Aug 3, 2006 (CIDRAP News) – Concern about H5N1 avian influenza intensified in Thailand and Vietnam today as health officials reported more suspected human cases, but Indonesian officials said six people in two suspected case clusters in North Sumatra tested negative.
In Thailand, a 9-year-old girl from Lop Buri province died yesterday of suspected avian flu, the Bangkok Post reported. She is from the same province where a suspected case was reported in a 61-year-old woman yesterday.
A provincial health official, Pranor Khamthieng, told the Post the girl had initially tested negative for the H5N1 virus, but her symptoms suggested the disease. The Thai News Agency reported that the girl suffered fever, sore throat, and severe cough for 2 days before she was hospitalized with breathing difficulties. Samples were sent to a lab in Bangkok for a more thorough investigation, the Post reported.
The Thai News Agency said the girl’s family raises about 20 fighting cocks, but provincial authorities inspected her house and nearby areas and found that none had died suspiciously.
Elsewhere in Thailand, the Post reported today that two patients in Chachoengsao province, east of Bangkok, have been isolated at Ban Pho Hospital because of suspected avian flu.
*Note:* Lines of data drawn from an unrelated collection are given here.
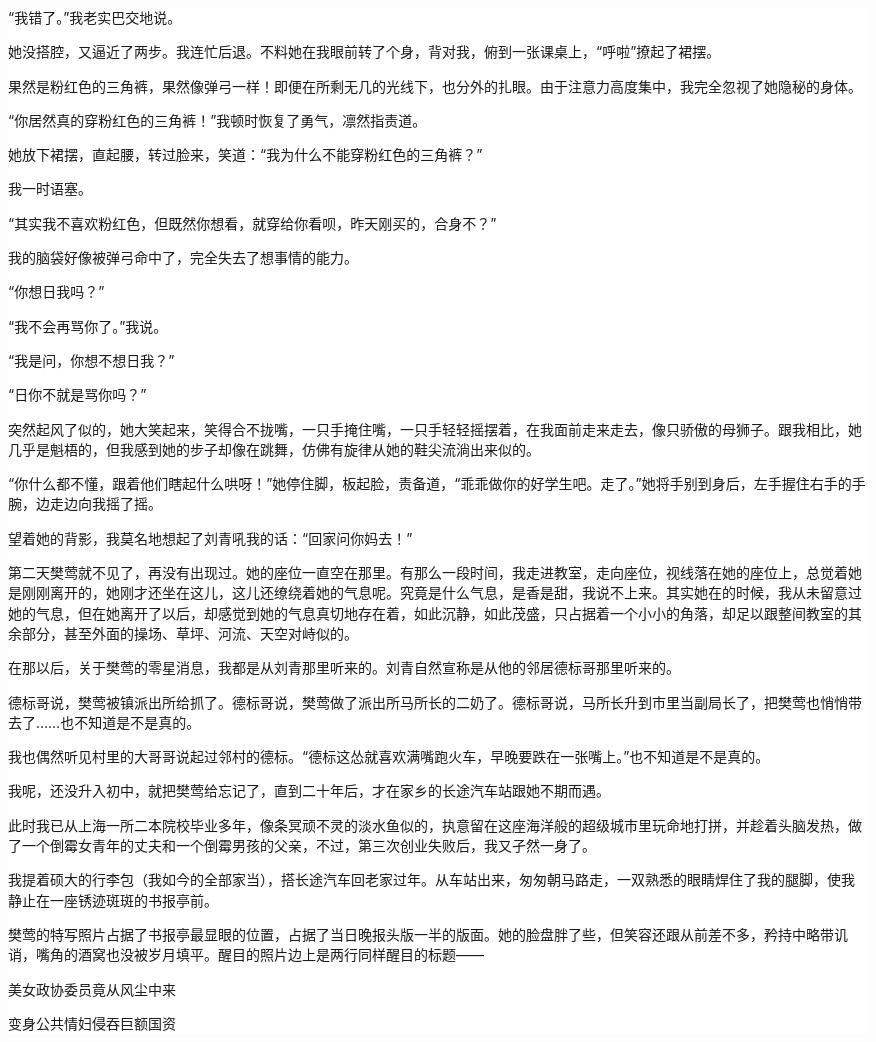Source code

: “我错了。”我老实巴交地说。


她没搭腔，又逼近了两步。我连忙后退。不料她在我眼前转了个身，背对我，俯到一张课桌上，“呼啦”撩起了裙摆。


果然是粉红色的三角裤，果然像弹弓一样！即便在所剩无几的光线下，也分外的扎眼。由于注意力高度集中，我完全忽视了她隐秘的身体。


“你居然真的穿粉红色的三角裤！”我顿时恢复了勇气，凛然指责道。

她放下裙摆，直起腰，转过脸来，笑道：“我为什么不能穿粉红色的三角裤？”


我一时语塞。


“其实我不喜欢粉红色，但既然你想看，就穿给你看呗，昨天刚买的，合身不？”

我的脑袋好像被弹弓命中了，完全失去了想事情的能力。


“你想日我吗？”

“我不会再骂你了。”我说。


“我是问，你想不想日我？”

“日你不就是骂你吗？”


突然起风了似的，她大笑起来，笑得合不拢嘴，一只手掩住嘴，一只手轻轻摇摆着，在我面前走来走去，像只骄傲的母狮子。跟我相比，她几乎是魁梧的，但我感到她的步子却像在跳舞，仿佛有旋律从她的鞋尖流淌出来似的。


“你什么都不懂，跟着他们瞎起什么哄呀！”她停住脚，板起脸，责备道，“乖乖做你的好学生吧。走了。”她将手别到身后，左手握住右手的手腕，边走边向我摇了摇。


望着她的背影，我莫名地想起了刘青吼我的话：“回家问你妈去！”


第二天樊莺就不见了，再没有出现过。她的座位一直空在那里。有那么一段时间，我走进教室，走向座位，视线落在她的座位上，总觉着她是刚刚离开的，她刚才还坐在这儿，这儿还缭绕着她的气息呢。究竟是什么气息，是香是甜，我说不上来。其实她在的时候，我从未留意过她的气息，但在她离开了以后，却感觉到她的气息真切地存在着，如此沉静，如此茂盛，只占据着一个小小的角落，却足以跟整间教室的其余部分，甚至外面的操场、草坪、河流、天空对峙似的。


在那以后，关于樊莺的零星消息，我都是从刘青那里听来的。刘青自然宣称是从他的邻居德标哥那里听来的。


德标哥说，樊莺被镇派出所给抓了。德标哥说，樊莺做了派出所马所长的二奶了。德标哥说，马所长升到市里当副局长了，把樊莺也悄悄带去了……也不知道是不是真的。


我也偶然听见村里的大哥哥说起过邻村的德标。“德标这怂就喜欢满嘴跑火车，早晚要跌在一张嘴上。”也不知道是不是真的。


我呢，还没升入初中，就把樊莺给忘记了，直到二十年后，才在家乡的长途汽车站跟她不期而遇。


此时我已从上海一所二本院校毕业多年，像条冥顽不灵的淡水鱼似的，执意留在这座海洋般的超级城市里玩命地打拼，并趁着头脑发热，做了一个倒霉女青年的丈夫和一个倒霉男孩的父亲，不过，第三次创业失败后，我又孑然一身了。


我提着硕大的行李包（我如今的全部家当），搭长途汽车回老家过年。从车站出来，匆匆朝马路走，一双熟悉的眼睛焊住了我的腿脚，使我静止在一座锈迹斑斑的书报亭前。


樊莺的特写照片占据了书报亭最显眼的位置，占据了当日晚报头版一半的版面。她的脸盘胖了些，但笑容还跟从前差不多，矜持中略带讥诮，嘴角的酒窝也没被岁月填平。醒目的照片边上是两行同样醒目的标题——

美女政协委员竟从风尘中来

变身公共情妇侵吞巨额国资
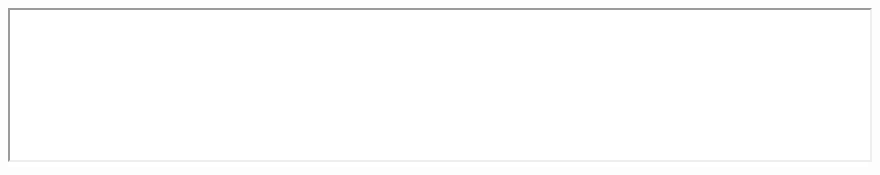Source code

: <iframe src="../../examples/#/docs/tutorials/persistence-handler-setup" width="100%" height="100%"></iframe>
Doctors at the hospital told the Post that initial tests indicated the patients had regular influenza and that they were awaiting the results of avian flu tests.
One doctor said the patients, a 17-year-old boy and a 42-year-old woman, had touched ducks at a slaughterhouse where they both worked. A local livestock official, however, said no bird flu outbreaks had been reported on chicken farms in the province, according to the Post.
As of yesterday, the Thai Health Ministry reported that 164 patients from 21 provinces were under surveillance for possible avian flu.
Thailand’s only confirmed avian flu case so far this year was in a 17-year-old boy who died of the disease Jul 24 in Phichit province. The entire country is on bird flu alert after outbreaks surfaced in July in the northern and central provinces, ending a nearly 8-month hiatus.
In Vietnam—which hasn't had a confirmed human H5N1 case since November 2005—Bloomberg News reported today that health authorities are awaiting tests on a man from the southern province of Kien Giang, on the Cambodian border in the Mekong Delta. The report said the man was hospitalized with lung damage and a high fever about a week after eating duck.
Cao Bao Van, head of the molecular biology laboratory at the Pasteur Institute in Ho Chi Minh City, told Bloomberg that test results may be reported over the weekend.
Vietnamese news media have reported that ducks from two households in the southern province of Tay Ninh recently died suspiciously and test results were pending. Tay Ninh is also on the Cambodian border.
Meanwhile, in Indonesia, preliminary tests came back negative for H5N1 in six patients from the same district in Sumatra where the world’s first lab-confirmed human-to-human transmission of avian flu occurred in a family cluster, Agence France-Presse (AFP) reported today.
The suspected illnesses in the six patients had raised fears of more human-to-human transmission, because the group appeared to include two family clusters. Of the six patients, three were children: two siblings, aged 10 and 6, and an 18-month-old neighbor.
An Associated Press report yesterday had said there were a total of seven patients in the two possible clusters. But AFP reported today that a local hospital official in Kabanjahe village said it appeared that one patient had been counted twice.